The human voice is unique. And I have written music for either solo voice or chorus throughout my whole career. Not only because of the beauty and expressiveness but also because there is a text.

Thea Musgrave

Thea Musgrave–Photo by Bryan Sheffield

Your choral works feature texts that draw upon widely varying sources: the creation hymn from the Rig Veda (used in your oratorio The Voices of Our Ancestors), Pedro Calderón de la Barca’s 1635 play Life is a Dream (in your new work La Vida es Sueño), and the lives of Mary, Queen of Scots, Harriet Tubman, and Simon Bolívar (three of your operas). What drew you to these texts and concepts?

The extraordinary ancient texts in The Voices of Our Ancestors spoke to me every day I worked on them. I felt I was in conversation with intelligent, sensitive people from centuries earlier who had similar basic concerns, experiences, and emotions that I could recognize centuries later.

Likewise, the vision of life as a ‘dream’ in the Calderon from 1635 struck me as a very ‘contemporary’ perspective I wanted to explore in my own musical language.
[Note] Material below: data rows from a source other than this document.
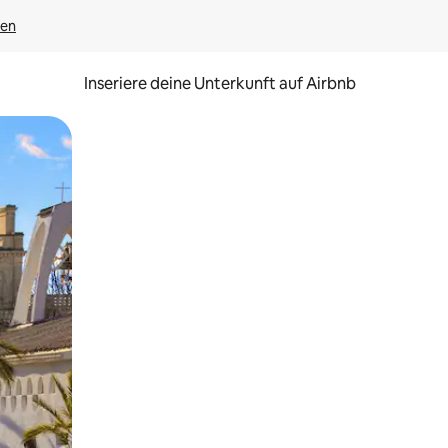
gen
Inseriere deine Unterkunft auf Airbnb
h Berühren oder Wischgesten.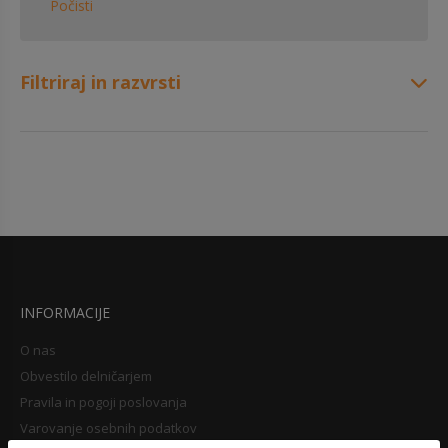
Počisti
Filtriraj in razvrsti
INFORMACIJE
O nas
Obvestilo delničarjem
Pravila in pogoji poslovanja
Varovanje osebnih podatkov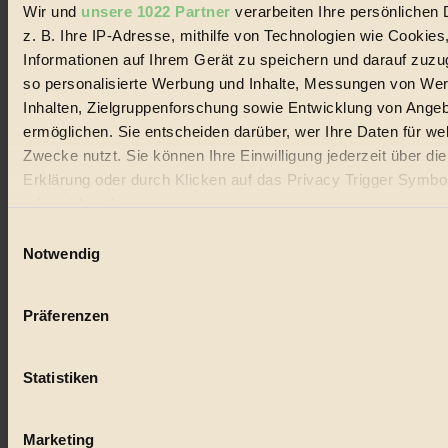
Wir und
unsere 1022 Partner
verarbeiten Ihre persönlichen 
#
z. B. Ihre IP-Adresse, mithilfe von Technologien wie Cookies
Lebensmittel
Informationen auf Ihrem Gerät zu speichern und darauf zuzu
so personalisierte Werbung und Inhalte, Messungen von We
#
Inhalten, Zielgruppenforschung sowie Entwicklung von Ange
ermöglichen. Sie entscheiden darüber, wer Ihre Daten für we
Natur
Zwecke nutzt. Sie können Ihre Einwilligung jederzeit über di
#
Erklärung oder durch Klicken auf das Privacy Trigger Symbo
oder widerrufen
kinderbuch
Einwilligungsauswahl
Wenn Sie es erlauben, würden wir auch gerne:
#
Notwendig
Informationen über Ihre geografische Lage erfassen, 
Umwelt
auf einige Meter genau sein können
Präferenzen
Ihr Gerät durch aktives Scannen nach bestimmten 
#
(Fingerprinting) identifizieren
Essen
Statistiken
Erfahren Sie mehr darüber, wie Ihre persönlichen Daten verar
werden, und legen Sie Ihre Präferenzen im
Abschnitt Einzel
#
fest.
Marketing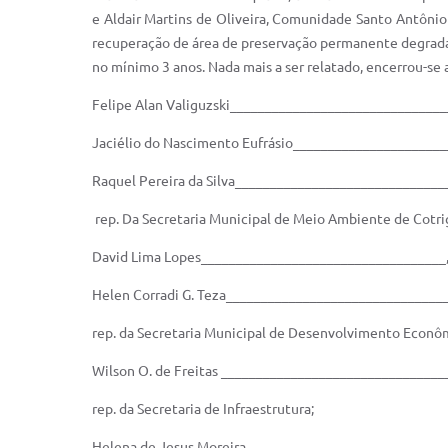
e Aldair Martins de Oliveira, Comunidade Santo Antôni
recuperação de área de preservação permanente degradad
no mínimo 3 anos. Nada mais a ser relatado, encerrou-se a
Felipe Alan Valiguzski_______________________________
Jaciélio do Nascimento Eufrásio______________________
Raquel Pereira da Silva______________________________
rep. Da Secretaria Municipal de Meio Ambiente de Cotri
David Lima Lopes___________________________________
Helen Corradi G. Teza________________________________
rep. da Secretaria Municipal de Desenvolvimento Econôm
Wilson O. de Freitas ________________________________
rep. da Secretaria de Infraestrutura;
Helena de Jesus Moreira_____________________________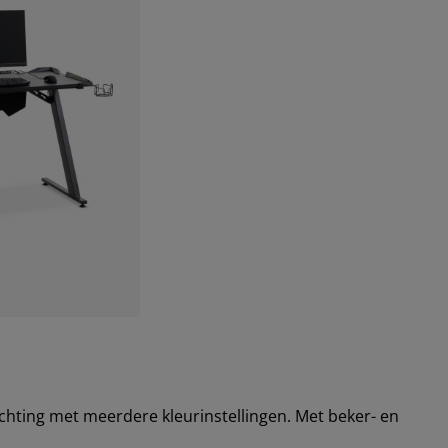
ichting met meerdere kleurinstellingen. Met beker- en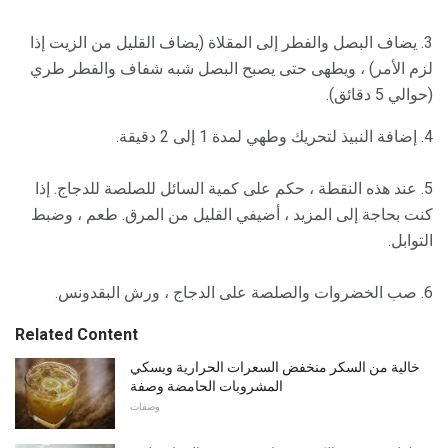
3. يضاف البصل والفطر إلى المقلاة (يضاف القليل من الزيت إذا
لزم الأمر) ، ويطهى حتى يصبح البصل شبه شفاف والفطر طري
(حوالي 5 دقائق).
4. إضافة النبيذ لتحريك وطهي لمدة 1 إلى 2 دقيقة.
5. عند هذه النقطة ، حكم على كمية السائل للصلصة للدجاج. إذا
كنت بحاجة إلى المزيد ، أضيفي القليل من المرق. طعم ، وضبط
التوابل.
6. صب الخضروات والصلصة على الدجاج ، ورش البقدونس.
Related Content
خالية من السكر منخفض السعرات الحرارية ويسكي
المشروبات الحامضة وصفة
وصفات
My operas of course are bigger than single poems, and each needed to sustain a full evening’s story with a dramatic arc and motivated realistic characters. Here, I was fascinated to bring fabulous historical figures such as Mary, Queen of Scots, Simon Bolivar, Pontalba, and Harriet Tubman to life again (onstage) by inventing their interactions and words based on the historical facts (which are fixed and known)–but truly experienced and re-imagined through my emotional and musical identification with each character moment-to-moment in each scene.

Where do you most enjoy writing music, and how do you begin to tackle a new piece?

My pieces usually begin as commissions for specific forces and presenting organizations or a particular performer. I frequently get inspired by what I read (poetry and novels) or see (paintings, plays, nature) away from my writing desk, and by what I know and sense about the performer. Then I ruminate about things on walks, contemplative times, and waking hours—and sometimes even in dreams! Eventually a central idea for the piece gels in my thoughts, and if I feel instinctively it is right, I spend a lot of time shaping the idea and defining the musical and emotional journey of the piece. This frequently suggests musical motives. But I don’t sit down to “compose” the piece in my studio (where I work every day, whether in NY or LA) until the overall shape and seed ideas have started to percolate with energy and passion.

Thea Musgrave: Where The Practicality Comes In from NewMusicBox on Vimeo.

What is currently informing your compositions, and how has your compositional inspiration or approach changed over the course of your career?

This is a very interesting question, and I will attempt to answer it as honestly as I can.

I remember being much more rigid as a younger composer about the ‘morning ritual of composing’ as to thought preparation, and the hours dedicated to this.

As the years go by, I have adopted a freer attitude towards my composing and also a more free-wheeling approach to where I might start the piece (I always used to start at the beginning!), what risks I now take in the instrumental combinations, and what hours I work each day (fewer). But on the other hand I find my life richer now–with time to enjoy my daily experience, to think about the things I really care about, and to savor what truly inspires me to compose.